I compiti:
**A.** Stabilisci se ciascuna affermazione concorda con il testo sulla riforma della scuola elementare. Per ogni affermazione rispondi sì o no e cita tra virgolette le parole del testo che decidono la risposta. (i) Prima della riforma, due delle 22 ore settimanali di un maestro elementare erano dedicate alla compresenza. (ii) Oggi in una classe sono sempre presenti due insegnanti nello stesso momento. (iii) Il tempo pieno è stato formalmente abolito.
**B.** Secondo il testo sulla riforma della scuola elementare, come vengono utilizzate oggi le due ore un tempo destinate alla compresenza?
**C.** Per favore, prosegui il testo sulla riforma della scuola elementare, partendo dopo l'ultima frase riportata.

Estratto fornito:
--

Il tempo pieno che l'ex ministro dell'istruzione asseriva di non voler
abolire, è formalmente riconosciuto. Di fatto, però, oggi le scuole lo
garantiscono solo se compatibile con il numero di insegnanti assegnato
al singolo istituto. Non solo. Il modello dell'insegnante unico ha
mandato in soffitta «il precedente assetto delle compresenze». Sotto
l'apparente tecnicismo si nasconde un dispositivo che da due anni a
questa parte ha cambiato in profondità il lavoro di chi insegna nella
scuola elementare, rendendolo più frammentato e parcellizzato. Prima
della riforma, infatti, due delle 22 ore dell'orario settimanale di un
maestro elementare erano dedicate alla «compresenza» con il collega
nella stessa classe. Oggi non è più così: in una classe è presente
sempre e soltanto uno degli insegnanti che ruotano al suo interno, mai
due nello stesso tempo (se non in rare circostanze). Le due ore un tempo
destinate alla compresenza oggi vengono utilizzate per andare a coprire
buchi nell'organico o le assenze dei colleghi. Con un semplice
espediente aritmetico, per ogni ventidue insegnanti si liberano
d'incanto ventidue ore. L'equivalente dell'orario settimanale di un
singolo maestro elementare. Ecco spiegato il taglio del numero di
insegnanti nella scuola primaria su scala nazionale. Le classi si
trasformano in veri porti di mare. Maestri che vanno, maestri che
vengono, alla faccia dell'insegnante unico che voleva il ministro
Gelmini. Fatta eccezione per le ventidue ore settimanali della maestra
prevalente, nel resto del tempo gli alunni assistono all'avvicendarsi di
altre due, se non tre insegnanti. La continuità didattica è un
miraggio. «Effetto Maria Stella Gelmini – scrive sempre Corlazzoli –
nessuno di coloro che vivono nel mondo della scuola potrebbe pensare che
l'ex ministro della pubblica istruzione qualcosa di buono sia riuscito a
farla. Forse non lo sa nemmeno lei, ma grazie alla sua riforma molti
genitori si sono svegliati, hanno deciso di non fare solo i papà e le
mamme, bensì di diventare difensori dell'istruzione pubblica. La Gelmini
è riuscita in diverse parti d'Italia a mettere in moto una carovana
d'iniziative che non è terminata con il 2008, ma è rimasta nel tempo».

--

Elenco:
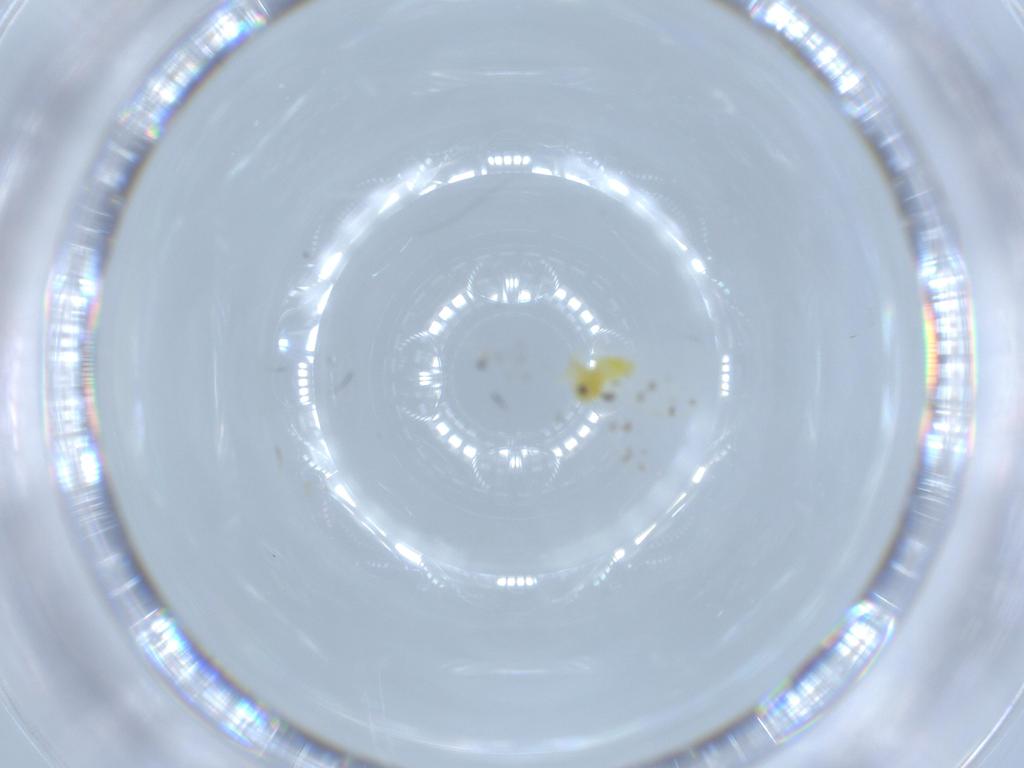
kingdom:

--

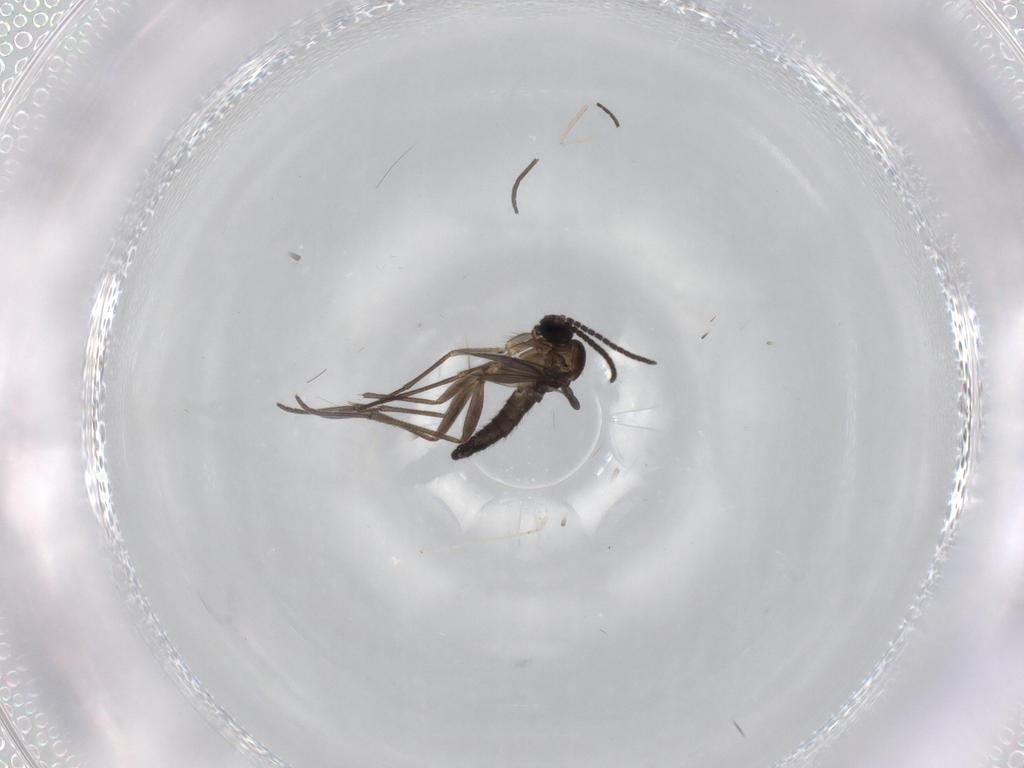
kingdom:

--

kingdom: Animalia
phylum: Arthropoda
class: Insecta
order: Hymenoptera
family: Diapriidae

--

Risultati in ordine:
**A.**
(i) Sì: “due delle 22 ore dell'orario settimanale di un maestro elementare erano dedicate alla «compresenza»”.
(ii) No: “in una classe è presente sempre e soltanto uno degli insegnanti che ruotano al suo interno, mai due nello stesso tempo”.
(iii) No: “è formalmente riconosciuto”.

**B.** Vengono utilizzate per coprire buchi nell'organico o le assenze dei colleghi.

**C.**
Sono segnali di una scuola che resiste, che magari prova un «senso di
inadeguatezza» di fronte a una società che cambia. «Ci sono da qualche
anno i migranti: indiani, peruviani, albanesi, romeni, marocchini,
tunisini. Sono i figli degli stranieri arrivati con i barconi. Non sanno
nemmeno come il loro padre sia venuto in Italia. Parlano l'arabo e
l'italiano. Mangiano il kebab e gli spaghetti. Pregano Allah o Ganesh,
ma non s'infastidiscono per il crocefisso in classe. La scuola è il
mondo». Per insegnare geografia ci vuole il mappamondo a portata di mano
o, meglio ancora, google maps sull'iPad del maestro. Basta un clic per
atterrare su Tunisi o su Marrakech, su New York o Mumbay. «I nostri
ragazzi viaggiano troppo poco», «spiegare il grande fiume Po senza
andare a vederlo è inimmaginabile, quando si abita nella provincia di
Cremona. Pensate per un giorno di entrare nei 460.000 metri quadrati del
porto: c'è il raccordo ferroviario, ci sono gru capaci di portare 50
tonnellate e altre della portata do 400. Si scopre che i binari arrivano
fin dentro la Tamoil, e le pagine che raccontano del petrolio che
arriva dall'Africa e attraversa l'Italia diventano realtà». A scuola si
può insegnare anche la politica. «Ho iniziato a parlare della politica
portando in classe un tabellone elettorale, uno di quei manifesti con
tutti i partiti e le liste dei candidati alla Camera e al Senato. Volevo
far capire la destra e la sinistra, ma una solerte collega me lo
strappò: “Non si può parlare di politica in classe”. Vietato! È reato.
Vietato anche far entrare a Montecitorio i ragazzi sotto i dodici anni».
La scuola che resiste. «Forse dovremmo riconquistare il ruolo del
maestro. Per troppo tempo siamo stati bistrattati, considerati degli
operai della scuola, uomini e donne alla catena di montaggio
dell'istruzione».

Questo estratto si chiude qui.